In the demo above we trained ResNet18 model with hyperparameters with learning rate 1e-4 for 5 epochs. Try to train the model with learning rate 1e-5 and 1e-3, and compare the training speed and performance. Which is the best learning rate: 1e-5, 1e-4 or 1e-3?

for lr in [1e-5, 1e-3]:
    hp["lr"] = lr
    opt = torch.optim.Adam(resnet.parameters(),lr=hp["lr"])
    print(hp)
    loss_fn = nn.CrossEntropyLoss()
    resnet = models.resnet18(weights="IMAGENET1K_V1") 
    device = torch.device("cuda:0" if torch.cuda.is_available() else "cpu")
    print(device)
    resnet.to(device);
    print(f"start training with learning rate {lr}")
    train(train_dataloader, val_dataloader, resnet, opt, loss_fn, hp["epochs"], device)

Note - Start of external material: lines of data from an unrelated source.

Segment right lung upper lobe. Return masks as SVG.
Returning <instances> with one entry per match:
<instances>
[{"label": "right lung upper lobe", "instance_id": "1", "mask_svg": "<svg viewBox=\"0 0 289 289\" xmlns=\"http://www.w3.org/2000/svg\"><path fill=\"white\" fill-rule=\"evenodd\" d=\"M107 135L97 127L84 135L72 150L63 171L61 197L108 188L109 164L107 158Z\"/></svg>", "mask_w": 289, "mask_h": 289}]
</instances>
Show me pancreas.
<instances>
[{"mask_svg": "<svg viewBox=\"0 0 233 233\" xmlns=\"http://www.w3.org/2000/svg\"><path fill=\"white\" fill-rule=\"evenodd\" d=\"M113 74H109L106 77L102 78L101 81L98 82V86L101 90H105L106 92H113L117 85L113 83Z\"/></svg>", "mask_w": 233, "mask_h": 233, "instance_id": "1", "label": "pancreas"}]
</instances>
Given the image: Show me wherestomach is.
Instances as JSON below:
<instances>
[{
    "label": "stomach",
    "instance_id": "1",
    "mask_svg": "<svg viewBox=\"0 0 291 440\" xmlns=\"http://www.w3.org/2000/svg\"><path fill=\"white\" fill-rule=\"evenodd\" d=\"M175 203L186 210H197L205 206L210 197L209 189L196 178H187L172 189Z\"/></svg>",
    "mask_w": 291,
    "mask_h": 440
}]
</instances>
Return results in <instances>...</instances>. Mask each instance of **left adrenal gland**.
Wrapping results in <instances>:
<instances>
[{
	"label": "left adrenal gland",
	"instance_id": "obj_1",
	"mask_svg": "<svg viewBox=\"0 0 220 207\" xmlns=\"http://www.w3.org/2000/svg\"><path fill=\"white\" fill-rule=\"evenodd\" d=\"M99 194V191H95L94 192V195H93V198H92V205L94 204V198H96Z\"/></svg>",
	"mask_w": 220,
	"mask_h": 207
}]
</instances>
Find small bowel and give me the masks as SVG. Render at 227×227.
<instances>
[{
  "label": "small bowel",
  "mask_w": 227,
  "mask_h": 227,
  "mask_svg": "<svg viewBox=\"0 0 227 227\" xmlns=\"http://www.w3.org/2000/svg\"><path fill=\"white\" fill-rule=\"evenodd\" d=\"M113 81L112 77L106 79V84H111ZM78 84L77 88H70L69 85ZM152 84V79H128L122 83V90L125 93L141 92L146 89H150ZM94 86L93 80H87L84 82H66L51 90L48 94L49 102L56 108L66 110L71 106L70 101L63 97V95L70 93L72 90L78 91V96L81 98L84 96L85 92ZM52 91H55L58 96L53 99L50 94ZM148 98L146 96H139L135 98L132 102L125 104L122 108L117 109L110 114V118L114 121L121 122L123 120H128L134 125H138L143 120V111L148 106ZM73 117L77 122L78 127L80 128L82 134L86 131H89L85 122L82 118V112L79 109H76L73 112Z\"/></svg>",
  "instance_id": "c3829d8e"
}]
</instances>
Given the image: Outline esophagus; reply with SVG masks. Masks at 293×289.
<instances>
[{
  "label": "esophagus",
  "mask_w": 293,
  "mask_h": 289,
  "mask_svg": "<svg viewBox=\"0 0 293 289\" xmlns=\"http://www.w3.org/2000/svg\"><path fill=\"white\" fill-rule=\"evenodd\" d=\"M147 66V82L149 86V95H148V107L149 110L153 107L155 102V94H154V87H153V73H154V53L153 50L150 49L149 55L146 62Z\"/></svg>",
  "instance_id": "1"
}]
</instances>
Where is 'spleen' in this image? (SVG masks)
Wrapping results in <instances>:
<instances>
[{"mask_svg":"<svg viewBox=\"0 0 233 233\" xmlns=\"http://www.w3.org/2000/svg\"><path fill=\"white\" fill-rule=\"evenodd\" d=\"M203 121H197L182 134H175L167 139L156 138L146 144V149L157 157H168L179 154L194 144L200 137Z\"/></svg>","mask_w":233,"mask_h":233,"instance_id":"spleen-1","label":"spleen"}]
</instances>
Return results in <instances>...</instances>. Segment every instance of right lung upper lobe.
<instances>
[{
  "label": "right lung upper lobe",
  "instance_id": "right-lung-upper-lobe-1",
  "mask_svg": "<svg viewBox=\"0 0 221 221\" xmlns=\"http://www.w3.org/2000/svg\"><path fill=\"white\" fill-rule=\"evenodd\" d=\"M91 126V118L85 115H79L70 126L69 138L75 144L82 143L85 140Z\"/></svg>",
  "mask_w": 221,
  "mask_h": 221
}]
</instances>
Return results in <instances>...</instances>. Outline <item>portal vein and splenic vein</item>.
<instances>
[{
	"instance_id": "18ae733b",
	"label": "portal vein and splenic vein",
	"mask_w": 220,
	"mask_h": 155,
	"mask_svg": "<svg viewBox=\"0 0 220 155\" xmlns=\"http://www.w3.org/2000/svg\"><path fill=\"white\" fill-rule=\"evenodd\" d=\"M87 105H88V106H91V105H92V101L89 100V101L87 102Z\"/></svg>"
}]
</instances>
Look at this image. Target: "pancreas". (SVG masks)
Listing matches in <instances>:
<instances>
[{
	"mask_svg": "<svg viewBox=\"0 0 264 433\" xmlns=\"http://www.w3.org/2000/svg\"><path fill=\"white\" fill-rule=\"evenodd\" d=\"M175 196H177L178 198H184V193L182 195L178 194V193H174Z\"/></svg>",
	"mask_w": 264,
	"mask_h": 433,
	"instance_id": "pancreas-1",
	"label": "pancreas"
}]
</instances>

{'lr': 1e-05, 'batch_size': 16, 'epochs': 5}
cuda:0
start training with learning rate 1e-05
Epoch 1/5:
Time: 226s
Average train loss: 8.806357383728027, Average train accuracy: 0.0007530120201408863
Val loss: 0.5797683596611023, Val accuracy: 0.0

Epoch 2/5:
Time: 222s
Average train loss: 8.817122459411621, Average train accuracy: 0.0007530120201408863
Val loss: 0.5735561847686768, Val accuracy: 0.0

Epoch 3/5:
Time: 224s
Average train loss: 8.80456256866455, Average train accuracy: 0.0007530120201408863
Val loss: 0.5777430534362793, Val accuracy: 0.0

Epoch 4/5:
Time: 217s
Average train loss: 8.827596664428711, Average train accuracy: 0.0007530120201408863
Val loss: 0.5745983123779297, Val accuracy: 0.0

Epoch 5/5:
Time: 218s
Average train loss: 8.808821678161621, Average train accuracy: 0.0
Val loss: 0.5743387341499329, Val accuracy: 0.0

{'lr': 0.001, 'batch_size': 16, 'epochs': 5}
cuda:0
start training with learning rate 0.001
Epoch 1/5:
Time: 225s
Average train loss: 8.814985275268555, Average train accuracy: 0.0007530120201408863
Val loss: 0.5782486796379089, Val accuracy: 0.0

Epoch 2/5:
Time: 224s
Average train loss: 8.809774398803711, Average train accuracy: 0.0
Val loss: 0.571698009967804, Val accuracy: 0.0

Epoch 3/5:
Time: 225s
Average train loss: 8.801504135131836, Average train accuracy: 0.0
Val loss: 0.5749053359031677, Val accuracy: 0.0

Epoch 4/5:
Time: 225s
Average train loss: 8.800519943237305, Average train accuracy: 0.0019578312058001757
Val loss: 0.5774373412132263, Val accuracy: 0.0

Epoch 5/5:
Time: 225s
Average train loss: 8.804729461669922, Average train accuracy: 0.0007530120201408863
Val loss: 0.5809144377708435, Val accuracy: 0.0

Conclusion#

In this notebook, we introduced the basics of how to build a CNN classification model using transfer learning as a fixed feature extractor. There were three major steps:

Loading and transforming our data
Building the architecture of our network
Training our model

In part 2 of this notebook, we will make several modifications to the workflow introduced in this notebook and see if we can improve the performance of our model.